##### Document #####

# Pregnant Blue Pearl Shrimp



## Wood (Jul 27, 2006)

Pregnant Blue Pearl Shrimp. Very cool looking shrimp. Nice colors. Gets even more ice-blue than the one in the picture. The female in the picture is young and pregnant for the first time (not many eggs and not really ice-blue yet). These breed at a young age.
Have these on pre-order for cheap in the store.


----------



## A_Shea (Jun 2, 2007)

Those blue pearls are Very Nice looking. You said they get even more of a blue than that?? When are you going to get those in at your store? i like those alot


----------



## Wood (Jul 27, 2006)

A_Shea said:


> Those blue pearls are Very Nice looking. You said they get even more of a blue than that?? When are you going to get those in at your store? i like those alot


they are very cooler looking. their color is like an ice-blue. its hard to describe unless you see em in person.

##### Data supplied #####

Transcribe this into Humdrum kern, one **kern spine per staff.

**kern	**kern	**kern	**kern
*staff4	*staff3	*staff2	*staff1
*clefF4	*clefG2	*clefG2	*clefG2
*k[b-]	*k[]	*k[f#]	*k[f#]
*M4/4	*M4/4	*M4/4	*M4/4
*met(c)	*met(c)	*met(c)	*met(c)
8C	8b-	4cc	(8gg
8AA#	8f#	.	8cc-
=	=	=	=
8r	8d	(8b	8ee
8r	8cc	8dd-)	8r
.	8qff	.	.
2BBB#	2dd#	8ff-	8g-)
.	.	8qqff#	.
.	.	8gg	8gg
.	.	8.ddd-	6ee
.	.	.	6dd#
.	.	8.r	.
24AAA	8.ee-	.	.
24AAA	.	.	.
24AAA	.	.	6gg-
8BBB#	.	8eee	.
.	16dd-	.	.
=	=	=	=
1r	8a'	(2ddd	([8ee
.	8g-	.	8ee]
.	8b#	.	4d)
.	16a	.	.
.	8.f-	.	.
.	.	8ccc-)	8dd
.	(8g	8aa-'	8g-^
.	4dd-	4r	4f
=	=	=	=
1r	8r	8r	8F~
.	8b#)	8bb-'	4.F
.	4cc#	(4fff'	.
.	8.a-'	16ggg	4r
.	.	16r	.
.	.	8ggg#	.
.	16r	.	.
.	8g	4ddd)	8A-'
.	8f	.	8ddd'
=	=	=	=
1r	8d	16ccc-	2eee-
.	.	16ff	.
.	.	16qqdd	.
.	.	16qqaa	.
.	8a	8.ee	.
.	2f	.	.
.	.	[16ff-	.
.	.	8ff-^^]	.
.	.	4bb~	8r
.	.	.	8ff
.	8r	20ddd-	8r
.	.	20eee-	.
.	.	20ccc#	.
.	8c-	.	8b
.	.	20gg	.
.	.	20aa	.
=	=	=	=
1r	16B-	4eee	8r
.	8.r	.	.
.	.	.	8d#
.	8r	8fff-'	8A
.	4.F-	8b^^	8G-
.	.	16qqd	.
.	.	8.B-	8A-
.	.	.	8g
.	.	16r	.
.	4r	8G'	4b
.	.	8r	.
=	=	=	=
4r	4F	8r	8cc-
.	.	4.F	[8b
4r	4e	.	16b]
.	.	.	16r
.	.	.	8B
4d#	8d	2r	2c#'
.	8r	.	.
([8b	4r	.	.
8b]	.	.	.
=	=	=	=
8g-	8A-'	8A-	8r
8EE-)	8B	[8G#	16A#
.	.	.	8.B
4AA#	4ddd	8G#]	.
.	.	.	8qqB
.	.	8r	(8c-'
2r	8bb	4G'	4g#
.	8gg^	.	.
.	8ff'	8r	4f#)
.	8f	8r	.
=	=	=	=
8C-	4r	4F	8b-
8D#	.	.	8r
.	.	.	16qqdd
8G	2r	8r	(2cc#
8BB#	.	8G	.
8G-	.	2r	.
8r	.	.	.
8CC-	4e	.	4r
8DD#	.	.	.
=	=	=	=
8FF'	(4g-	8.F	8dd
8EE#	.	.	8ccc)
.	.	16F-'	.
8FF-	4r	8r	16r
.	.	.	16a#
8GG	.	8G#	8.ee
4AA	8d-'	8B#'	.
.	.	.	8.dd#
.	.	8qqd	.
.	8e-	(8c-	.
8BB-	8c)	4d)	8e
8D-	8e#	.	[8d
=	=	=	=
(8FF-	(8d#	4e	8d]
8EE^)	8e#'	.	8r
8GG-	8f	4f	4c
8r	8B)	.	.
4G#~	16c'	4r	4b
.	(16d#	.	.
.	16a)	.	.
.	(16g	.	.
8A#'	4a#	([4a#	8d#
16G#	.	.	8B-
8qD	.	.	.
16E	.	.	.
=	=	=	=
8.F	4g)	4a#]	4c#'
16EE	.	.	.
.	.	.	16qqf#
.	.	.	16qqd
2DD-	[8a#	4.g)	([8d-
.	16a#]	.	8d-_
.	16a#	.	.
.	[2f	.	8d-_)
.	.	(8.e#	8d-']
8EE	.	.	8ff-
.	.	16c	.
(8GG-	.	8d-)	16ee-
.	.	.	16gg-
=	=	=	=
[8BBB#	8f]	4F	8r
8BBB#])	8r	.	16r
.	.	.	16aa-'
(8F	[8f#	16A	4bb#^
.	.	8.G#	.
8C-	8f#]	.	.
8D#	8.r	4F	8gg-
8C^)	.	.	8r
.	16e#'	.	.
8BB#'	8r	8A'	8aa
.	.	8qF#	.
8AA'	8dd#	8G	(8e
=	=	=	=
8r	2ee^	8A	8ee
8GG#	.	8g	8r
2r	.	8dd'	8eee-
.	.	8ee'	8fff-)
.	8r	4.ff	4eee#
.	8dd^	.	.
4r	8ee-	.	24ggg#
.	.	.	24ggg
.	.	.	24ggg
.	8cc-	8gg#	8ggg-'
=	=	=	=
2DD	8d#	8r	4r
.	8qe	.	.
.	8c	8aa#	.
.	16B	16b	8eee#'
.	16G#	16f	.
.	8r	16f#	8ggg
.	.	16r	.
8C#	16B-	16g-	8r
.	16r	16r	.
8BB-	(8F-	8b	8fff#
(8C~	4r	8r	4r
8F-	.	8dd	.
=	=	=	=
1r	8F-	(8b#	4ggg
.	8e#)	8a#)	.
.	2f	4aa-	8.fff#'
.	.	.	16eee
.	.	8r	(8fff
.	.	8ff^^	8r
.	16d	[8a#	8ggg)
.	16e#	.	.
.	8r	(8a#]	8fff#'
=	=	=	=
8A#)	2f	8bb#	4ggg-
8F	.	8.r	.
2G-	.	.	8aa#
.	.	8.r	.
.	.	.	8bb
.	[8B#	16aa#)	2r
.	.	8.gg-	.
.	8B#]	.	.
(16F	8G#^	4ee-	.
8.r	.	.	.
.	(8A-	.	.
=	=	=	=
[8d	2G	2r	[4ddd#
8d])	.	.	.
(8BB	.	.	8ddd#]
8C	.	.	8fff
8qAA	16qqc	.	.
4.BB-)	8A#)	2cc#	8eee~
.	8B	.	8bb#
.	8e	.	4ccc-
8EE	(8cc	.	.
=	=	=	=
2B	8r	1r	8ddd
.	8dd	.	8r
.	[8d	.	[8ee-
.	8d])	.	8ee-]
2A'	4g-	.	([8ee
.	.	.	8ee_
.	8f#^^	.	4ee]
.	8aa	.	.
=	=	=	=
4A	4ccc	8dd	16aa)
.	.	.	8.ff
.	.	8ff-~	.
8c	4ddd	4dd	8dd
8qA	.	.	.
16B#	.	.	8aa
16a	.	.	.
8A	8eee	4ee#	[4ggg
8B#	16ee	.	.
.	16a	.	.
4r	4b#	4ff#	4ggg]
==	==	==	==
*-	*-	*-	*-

#####

■ Brief
Carry on the forum thread about blue pearl shrimp, starting right after its last sentence. The material stands apart from the forum thread about blue pearl shrimp.

■ Written answer
I already have them breeding. I had a couple of boxes for pre-order at low price but decided to stop pre-order on website. if you are interested in pre order just email me at [email protected] for price. I would rather sell pre order to forum members right now.

I am going to take more pictures so everyone can see the coloration I am talking about.

thanks,
ryan


----------



## Xema (Mar 24, 2004)

Really nice shoot. I got mine for a second try 2 days ago.










Frist time I tryed them they got dead but before dying they left few shrimplets... But they looks yellowish!!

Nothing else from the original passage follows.